Playing right now on Netflix is the 2013 documentary film Inequality for All starring Robert Reich, who was Secretary of Labor under Bill Clinton. Throughout the film, Reich challenges the specious notions that everything the government does is bad and that everything that the market does is good.
The rich spend too little
Reich walks us through how Wall Street crashed the economy in 2008 and how we’ve come to the lopsided distribution of income and wealth we have in America. Today, the richest 400 Americans have more wealth than half of the population of the United States.
Consumer spending makes up 70 percent of the U.S. economy. And the middle class in America makes most of all consumer spending. The middle class is the job creator, not the CEO or entrepreneur. The people spending money comprise the true power of the American economy. The rich have too much money and not enough on which to spend it.
The problem is not that the rich spend too much of what they make. It’s that they’re spending too little. Instead, they save it. That does not help the economy.
The wage gap and income inequality
In the decades following World War II, middle class incomes were on a steady upward trajectory. That upward climb halted abruptly in the late 1970s, and since then middle class incomes have stagnated. The resulting wage gap took place for several reasons.

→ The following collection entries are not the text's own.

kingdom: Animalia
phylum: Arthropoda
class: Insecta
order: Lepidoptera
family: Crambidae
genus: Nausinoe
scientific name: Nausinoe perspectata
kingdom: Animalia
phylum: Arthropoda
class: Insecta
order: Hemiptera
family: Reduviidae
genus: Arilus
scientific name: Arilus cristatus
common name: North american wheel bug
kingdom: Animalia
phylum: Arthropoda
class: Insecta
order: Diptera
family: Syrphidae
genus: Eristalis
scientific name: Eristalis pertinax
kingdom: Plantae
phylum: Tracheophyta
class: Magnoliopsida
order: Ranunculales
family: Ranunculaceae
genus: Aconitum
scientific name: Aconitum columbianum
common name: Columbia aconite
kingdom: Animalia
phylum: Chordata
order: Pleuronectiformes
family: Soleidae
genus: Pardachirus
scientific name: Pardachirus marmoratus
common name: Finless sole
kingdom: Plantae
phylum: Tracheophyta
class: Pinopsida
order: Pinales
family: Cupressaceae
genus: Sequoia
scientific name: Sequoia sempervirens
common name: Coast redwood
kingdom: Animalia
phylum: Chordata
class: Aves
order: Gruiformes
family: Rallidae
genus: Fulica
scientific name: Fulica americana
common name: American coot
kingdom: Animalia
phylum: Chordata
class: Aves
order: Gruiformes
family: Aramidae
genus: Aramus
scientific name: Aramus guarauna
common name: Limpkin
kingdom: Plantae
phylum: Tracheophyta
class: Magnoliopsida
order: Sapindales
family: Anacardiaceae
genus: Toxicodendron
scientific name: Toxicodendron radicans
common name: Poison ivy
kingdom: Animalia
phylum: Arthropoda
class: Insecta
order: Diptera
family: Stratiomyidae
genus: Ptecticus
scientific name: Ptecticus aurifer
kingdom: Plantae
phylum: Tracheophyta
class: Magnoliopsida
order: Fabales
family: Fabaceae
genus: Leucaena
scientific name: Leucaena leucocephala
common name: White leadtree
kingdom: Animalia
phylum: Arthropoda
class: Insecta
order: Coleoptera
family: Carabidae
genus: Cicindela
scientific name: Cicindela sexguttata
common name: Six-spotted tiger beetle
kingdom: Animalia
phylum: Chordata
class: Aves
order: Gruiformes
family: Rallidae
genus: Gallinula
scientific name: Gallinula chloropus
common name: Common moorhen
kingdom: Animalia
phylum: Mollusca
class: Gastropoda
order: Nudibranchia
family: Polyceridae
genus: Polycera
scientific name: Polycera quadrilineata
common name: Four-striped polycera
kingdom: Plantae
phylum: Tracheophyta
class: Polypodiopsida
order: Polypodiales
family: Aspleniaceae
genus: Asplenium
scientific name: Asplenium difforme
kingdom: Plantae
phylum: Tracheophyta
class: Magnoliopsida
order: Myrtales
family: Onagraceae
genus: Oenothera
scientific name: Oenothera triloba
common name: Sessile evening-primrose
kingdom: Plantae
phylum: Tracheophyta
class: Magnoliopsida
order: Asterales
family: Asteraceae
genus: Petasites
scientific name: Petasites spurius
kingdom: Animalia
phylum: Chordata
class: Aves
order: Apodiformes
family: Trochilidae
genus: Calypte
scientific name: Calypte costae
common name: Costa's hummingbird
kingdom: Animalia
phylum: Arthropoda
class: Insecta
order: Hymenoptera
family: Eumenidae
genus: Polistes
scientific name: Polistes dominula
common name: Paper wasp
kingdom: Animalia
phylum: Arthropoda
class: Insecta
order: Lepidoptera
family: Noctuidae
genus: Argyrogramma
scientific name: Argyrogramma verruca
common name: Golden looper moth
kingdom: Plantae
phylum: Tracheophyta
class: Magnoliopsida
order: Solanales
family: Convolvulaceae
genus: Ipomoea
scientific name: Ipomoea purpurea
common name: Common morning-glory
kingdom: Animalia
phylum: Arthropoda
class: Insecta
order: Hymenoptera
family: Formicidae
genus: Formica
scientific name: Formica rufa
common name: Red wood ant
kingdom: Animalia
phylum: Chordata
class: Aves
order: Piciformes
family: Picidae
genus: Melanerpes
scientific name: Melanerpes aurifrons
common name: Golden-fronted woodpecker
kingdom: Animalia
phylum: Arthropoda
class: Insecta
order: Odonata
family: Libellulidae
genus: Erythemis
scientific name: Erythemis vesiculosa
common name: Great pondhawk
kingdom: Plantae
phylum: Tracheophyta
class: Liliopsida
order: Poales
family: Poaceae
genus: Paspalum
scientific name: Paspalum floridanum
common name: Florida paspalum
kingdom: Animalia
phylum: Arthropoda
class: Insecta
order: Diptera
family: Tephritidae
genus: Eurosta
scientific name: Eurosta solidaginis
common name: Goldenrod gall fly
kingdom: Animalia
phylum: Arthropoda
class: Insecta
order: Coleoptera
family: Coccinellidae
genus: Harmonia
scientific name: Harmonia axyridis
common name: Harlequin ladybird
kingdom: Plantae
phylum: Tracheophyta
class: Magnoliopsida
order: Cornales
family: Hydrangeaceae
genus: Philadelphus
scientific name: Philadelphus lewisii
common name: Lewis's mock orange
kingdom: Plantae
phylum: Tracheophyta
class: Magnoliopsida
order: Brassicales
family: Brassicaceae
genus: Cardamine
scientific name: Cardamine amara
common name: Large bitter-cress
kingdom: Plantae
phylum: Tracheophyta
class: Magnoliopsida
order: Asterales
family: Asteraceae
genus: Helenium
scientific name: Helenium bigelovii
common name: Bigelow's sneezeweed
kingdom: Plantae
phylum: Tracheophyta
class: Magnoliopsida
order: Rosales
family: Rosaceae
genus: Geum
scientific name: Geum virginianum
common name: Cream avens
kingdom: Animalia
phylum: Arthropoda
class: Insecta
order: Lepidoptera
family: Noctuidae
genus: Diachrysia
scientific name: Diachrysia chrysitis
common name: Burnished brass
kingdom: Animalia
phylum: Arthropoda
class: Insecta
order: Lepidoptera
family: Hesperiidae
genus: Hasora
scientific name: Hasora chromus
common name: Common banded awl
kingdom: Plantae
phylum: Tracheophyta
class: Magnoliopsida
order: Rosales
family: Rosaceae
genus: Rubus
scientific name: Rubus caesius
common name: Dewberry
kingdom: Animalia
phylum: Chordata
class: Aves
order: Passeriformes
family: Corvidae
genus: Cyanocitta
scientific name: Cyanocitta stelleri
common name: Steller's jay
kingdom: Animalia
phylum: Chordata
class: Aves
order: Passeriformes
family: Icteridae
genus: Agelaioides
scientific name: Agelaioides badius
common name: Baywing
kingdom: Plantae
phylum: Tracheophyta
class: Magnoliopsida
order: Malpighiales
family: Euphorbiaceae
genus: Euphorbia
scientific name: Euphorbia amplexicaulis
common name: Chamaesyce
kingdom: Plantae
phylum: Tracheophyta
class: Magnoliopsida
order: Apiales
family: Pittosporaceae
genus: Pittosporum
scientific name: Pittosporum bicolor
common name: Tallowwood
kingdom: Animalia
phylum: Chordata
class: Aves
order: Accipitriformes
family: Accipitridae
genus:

Manufacturing moving abroad, industry deregulation allowed corporations to take more chances with public funds, financial markets become more powerful, and labor union membership declined. And while much hay has been made about the dual forces of globalization and technology, these haven’t reduced the number of jobs available to Americans. Instead, these transformations have simply reduced their pay.
Just look at the “income inequality suspension bridge” from 1928 to 2007, derived from research by Thomas Piketty. The graph shows the breathtaking parallels between 1928 and 2007. Since then, the share of income going to the top one percent has only accelerated.
As long as there’s upward mobility, then there’s no problem with wealth inequality. But 42 percent of children born into poverty will stay there. Wages are stagnating while costs are rising. Middle class share in the national income have now reached historic lows.
Income inequality and the undermining of democracy
Reich also delves into Citizens United and how money influences our democratic process. The wealthy have entrenched into the political process the notion that money equals speech. Lobbying, the abuse of wealth, and control of political processes are today considered the norm.
It’s a vicious cycle.
Over the past 35 years,
most of the economic gains
have gone to the top,
not to the middle,
and certainly not to the poor.
[And the rich then]
spend that money
in order to get public policies
that help them become even wealthier.
But it doesn’t have to be that way. Historically, taxes on the top were never below 70 percent before Ronald Reagan. And tax rates on the wealthy have been lowest when income inequality was highest. The wealthy are not paying their fair share.
Avoiding a class war
More and more today, wealth is becoming concentrated in the financial sector. In these cynical times, we run the risk of class war. As things stand, we are creating a two-tiered society between the haves and have-nots.
Yet the truth is that the rich do better when the middle class thrives. And, as Reich points out, more equitable policies would produce the ancillary benefit of not having the wealthy being hated by the majority of the country.